Dead Man's Grip (Roy Grace, #7) by Peter James

Read Dead Man’s Grip (Roy Grace, #7) by Peter James full novel online for free here.



On the morning of the accident, Carly had forgotten to set the alarm and overslept. She woke with a bad hangover, a damp dog crushing her and the demented pounding of drums and cymbals coming from her son’s bedroom. To add to her gloom, it was pelting with rain outside.

She lay still for a moment, gathering her thoughts. She had a chiropody appointment for a painful corn and a client she loathed would be in her office in just over two hours. It was going to be one of those days, she had the feeling, when things just kept on getting worse. Like the drumming.

‘Tyler!’ she yelled. ‘For Christ’s sake, stop that. Are you ready?’

Otis leapt off the bed and began barking furiously at his reflection in the mirror on the wall.

The drumming fell silent.

She staggered to the bathroom, found the paracetamols and gulped two down. I am so not a good example to my son, she thought. I’m not even a good example to my dog.

As if on cue, Otis padded into the bathroom, holding his lead in his mouth expectantly.

‘What’s for breakfast, Mum?’ Tyler called out.

She stared at herself in the bathroom mirror. Mercifully, most of her forty-one-year-old – and this morning going on 241-year-old – face was shrouded in a tangle of blonde hair that looked, at this moment, like matted straw.

‘Arsenic!’ she shouted back, her throat raw from too many cigarettes last night. ‘Laced with cyanide and rat poison.’

Otis stamped his paw on the bathroom tiles.

‘Sorry, no walkies. Not this morning. Later. OK?’

‘I had that yesterday!’ Tyler shouted back.

‘Well, it didn’t sodding work, did it?’

She switched on the shower, waited for it to warm up, then stepped inside.
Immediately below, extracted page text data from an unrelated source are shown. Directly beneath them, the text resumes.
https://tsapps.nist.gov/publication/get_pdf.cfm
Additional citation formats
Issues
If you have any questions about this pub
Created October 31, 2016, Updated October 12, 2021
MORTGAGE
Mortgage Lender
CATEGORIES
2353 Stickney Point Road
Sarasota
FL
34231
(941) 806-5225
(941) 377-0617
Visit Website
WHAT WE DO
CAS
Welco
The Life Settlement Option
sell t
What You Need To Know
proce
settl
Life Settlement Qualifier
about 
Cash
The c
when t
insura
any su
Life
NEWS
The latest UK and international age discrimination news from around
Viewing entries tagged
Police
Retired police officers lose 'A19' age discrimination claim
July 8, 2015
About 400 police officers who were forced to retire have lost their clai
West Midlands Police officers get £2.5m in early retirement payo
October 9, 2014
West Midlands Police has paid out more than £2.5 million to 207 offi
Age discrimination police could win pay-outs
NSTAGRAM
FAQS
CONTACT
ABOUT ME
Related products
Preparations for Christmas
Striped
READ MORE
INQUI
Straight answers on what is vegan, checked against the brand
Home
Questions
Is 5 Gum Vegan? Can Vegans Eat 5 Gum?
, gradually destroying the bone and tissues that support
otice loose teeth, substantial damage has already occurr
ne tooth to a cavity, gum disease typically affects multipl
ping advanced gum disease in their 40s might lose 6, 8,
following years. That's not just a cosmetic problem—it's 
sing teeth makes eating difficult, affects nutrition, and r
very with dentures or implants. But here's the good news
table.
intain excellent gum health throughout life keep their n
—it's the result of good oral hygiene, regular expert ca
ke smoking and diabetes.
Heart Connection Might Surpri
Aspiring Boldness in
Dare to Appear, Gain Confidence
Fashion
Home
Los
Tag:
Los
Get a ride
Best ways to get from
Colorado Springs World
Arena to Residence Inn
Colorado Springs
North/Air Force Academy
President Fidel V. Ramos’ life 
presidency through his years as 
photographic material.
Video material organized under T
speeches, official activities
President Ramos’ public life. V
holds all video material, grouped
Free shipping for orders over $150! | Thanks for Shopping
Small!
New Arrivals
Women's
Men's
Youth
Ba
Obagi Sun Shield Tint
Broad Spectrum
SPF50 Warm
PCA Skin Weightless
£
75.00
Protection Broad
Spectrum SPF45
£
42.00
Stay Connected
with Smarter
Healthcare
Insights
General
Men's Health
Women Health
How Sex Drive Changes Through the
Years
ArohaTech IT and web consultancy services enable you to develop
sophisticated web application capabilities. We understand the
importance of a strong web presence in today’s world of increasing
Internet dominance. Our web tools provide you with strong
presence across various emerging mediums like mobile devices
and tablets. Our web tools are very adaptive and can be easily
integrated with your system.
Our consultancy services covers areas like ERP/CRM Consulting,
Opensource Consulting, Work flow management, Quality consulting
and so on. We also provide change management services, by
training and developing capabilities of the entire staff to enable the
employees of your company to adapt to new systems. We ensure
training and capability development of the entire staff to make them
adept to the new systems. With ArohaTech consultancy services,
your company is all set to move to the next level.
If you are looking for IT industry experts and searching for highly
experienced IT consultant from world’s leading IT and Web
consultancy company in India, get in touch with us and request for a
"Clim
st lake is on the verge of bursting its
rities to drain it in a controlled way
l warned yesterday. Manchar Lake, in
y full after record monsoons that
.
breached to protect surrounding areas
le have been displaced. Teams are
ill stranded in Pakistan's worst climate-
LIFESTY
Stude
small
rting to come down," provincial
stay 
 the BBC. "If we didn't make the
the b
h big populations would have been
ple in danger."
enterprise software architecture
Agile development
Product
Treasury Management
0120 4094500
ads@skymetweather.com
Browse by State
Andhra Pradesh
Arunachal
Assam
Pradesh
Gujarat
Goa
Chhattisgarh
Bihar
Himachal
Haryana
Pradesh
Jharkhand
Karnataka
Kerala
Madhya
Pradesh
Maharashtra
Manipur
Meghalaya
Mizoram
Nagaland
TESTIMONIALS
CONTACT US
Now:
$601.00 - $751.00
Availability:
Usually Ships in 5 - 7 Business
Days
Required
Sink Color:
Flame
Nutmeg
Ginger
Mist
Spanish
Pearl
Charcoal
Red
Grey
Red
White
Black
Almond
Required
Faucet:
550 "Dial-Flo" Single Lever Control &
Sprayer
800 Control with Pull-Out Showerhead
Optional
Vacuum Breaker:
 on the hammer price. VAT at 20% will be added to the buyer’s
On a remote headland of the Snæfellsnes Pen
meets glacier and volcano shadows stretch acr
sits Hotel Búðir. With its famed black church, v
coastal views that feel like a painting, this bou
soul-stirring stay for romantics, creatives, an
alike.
Stuart Ferguson, in jeans, Totectors boots and company overalls on top of his uniform polo shirt, sat high up in his cab, waiting impatiently for the lights to change. The wipers clunked away the rain. Rush-hour traffic sluiced across Brighton’s Old Shoreham Road below him. The engine of his sixteen-wheel, twenty-four-ton Volvo fridge-box artic chuntered away, a steady stream of warm air toasting his legs. April already, but winter had still not relaxed its grip, and he’d driven through snow at the start of his journey. No one was going to sell him global warming.

He yawned, staring blearily at the vile morning, then took a long swig of Red Bull. He put the can into the cup-holder, ran his clammy, meaty hands across his shaven head, then drummed them on the steering wheel to the beat of ‘Bat Out of Hell’, which was playing loud enough to wake the dead fish behind him. It was the fifth or maybe the sixth can he had drunk in the past few hours and he was shaking from the caffeine overdose. But that and the music were the only things that were keeping him awake right now.